There’s plenty to unpack, but for the sake of spoilers, I’ll keep that to a minimum. It’s best to go into an event film like this (especially for a franchise with this massive a following) unspoiled.
That being said, this was the Star Wars we needed back in 1999. Star Wars: The Force Awakens feels fresh but nostalgic – and regularly messes with tropes. Rey’s an orphan who can fend for herself and fly spacecraft, despite never having left Jakku (the desert planet of choice, rather than Tatooine); Poe’s an ace X-wing pilot for the rebellion; and Finn’s a disillusioned Stormtrooper who’s done with the First Order. And BB-8 is adorable and full of banter – mostly in action rather than speech. As for the primary antagonist, Kylo Ren (Adam Driver), he’s a Vader and Sith fanboy, essentially. Again, that’s without spoiling anything.

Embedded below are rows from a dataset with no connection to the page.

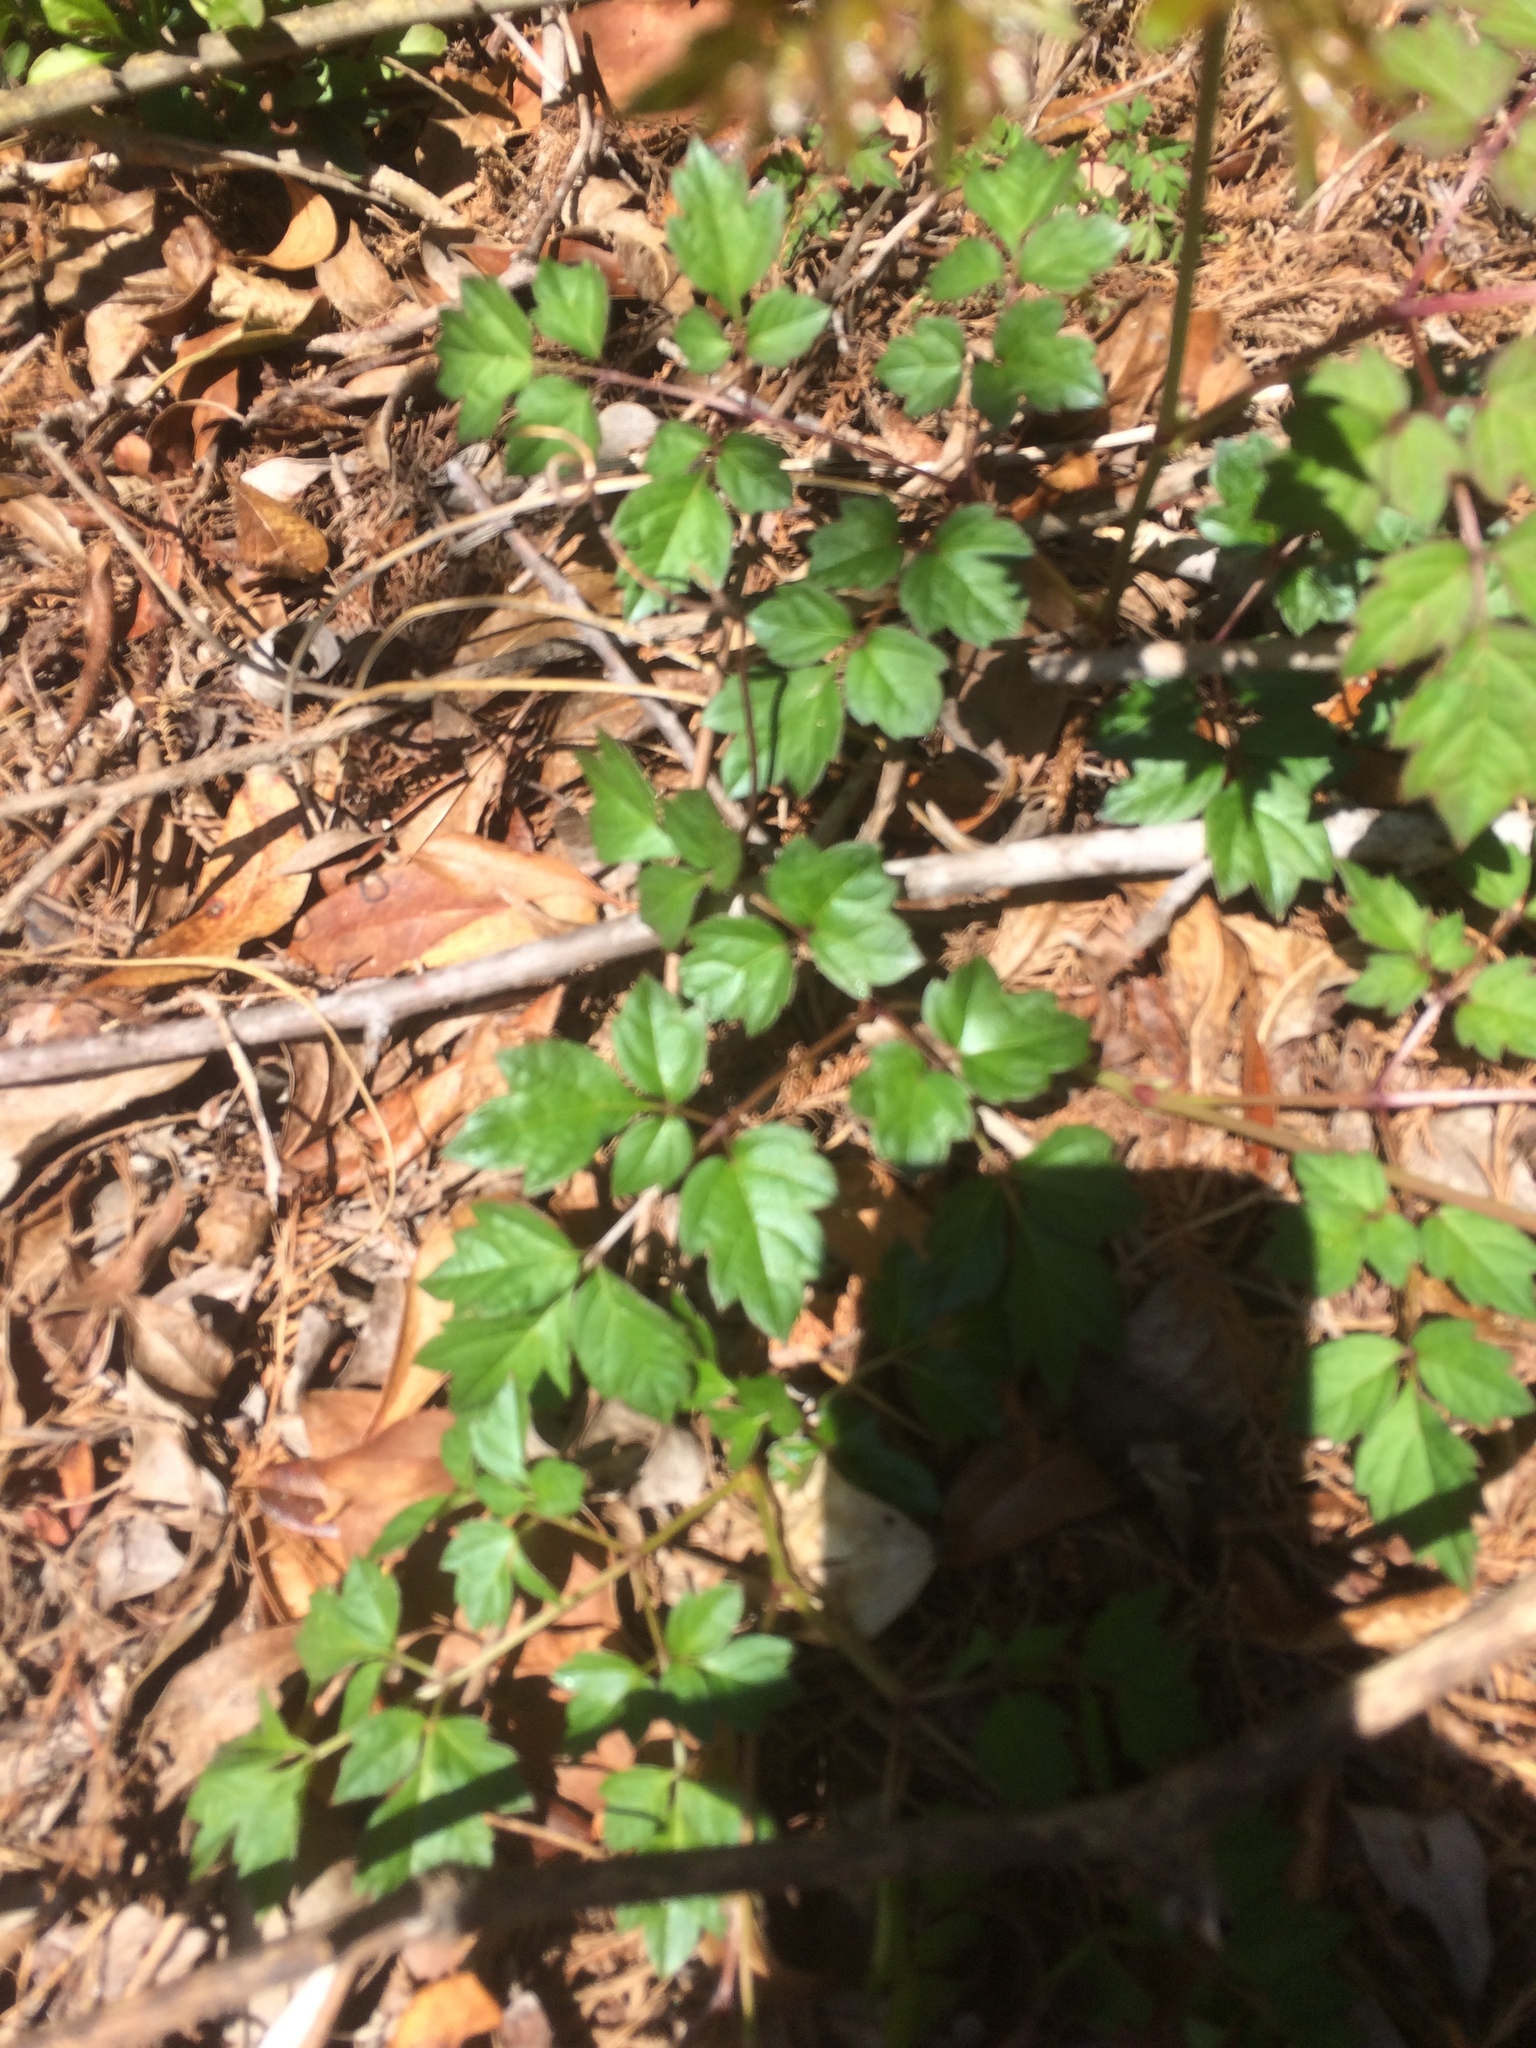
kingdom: Plantae
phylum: Tracheophyta
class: Magnoliopsida
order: Vitales
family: Vitaceae
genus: Nekemias
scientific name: Nekemias arborea
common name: Peppervine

Now, the main legacy cast (Mark Hamill, Carrie Fisher, Harrison Ford, Peter Mayhew, and Anthony Daniels) is spot-on. Mr. Ford gets the lion’s share of the run time, followed by Mr. Mayhew’s Chewbacca and Ms. Fisher’s General Leia. They step back into their roles with aplomb but don’t chew the scenes, acting as more reminders of the past still existing in the present. Musically, John Williams’ score is familiar and hits the right spots. The cantina music, however, didn’t stand out as much as the jazzy tune from Episode IV. Maybe I was expecting more from Lin Manuel Miranda. Or maybe a repeat viewing will be in order – including for all the cameos that have been revealed in recent days.
That being said, the plot does feel like a slight rehash of Star Wars and Episode V: The Empire Strikes Back. The villains (Snoke, Kylo Ren, General Hux (Domhnall Gleeson), and Captain Phasma (Gwendoline Christie)) are relegated to being relatively one-note characters. And there’s plenty of plot from the 30 years in between VI and VII that’s alluded to but not explicitly shown (mainly Luke’s Jedi training, the Knights of Ren, Max von Sydow’s desert-dwelling Lor San Tekka, and Maz Katana (Lupita Nyong’o)). The integration, though, of the CG characters (Snoke and Katana) is tastefully done.
Still, the joy of seeing a brand-new Star Wars movie in theaters was well worth the wait – and the wait for the anthology films (subtitled A Star Wars Story) and Episodes VIII (from writer-director Rian Johnson) and IX (from Colin Trevorrow) will also be well worth it. All qualms aside, the nostalgia factor is high, as are the hopes that the questions raised in Star Wars: The Force Awakens will be answered in the following films.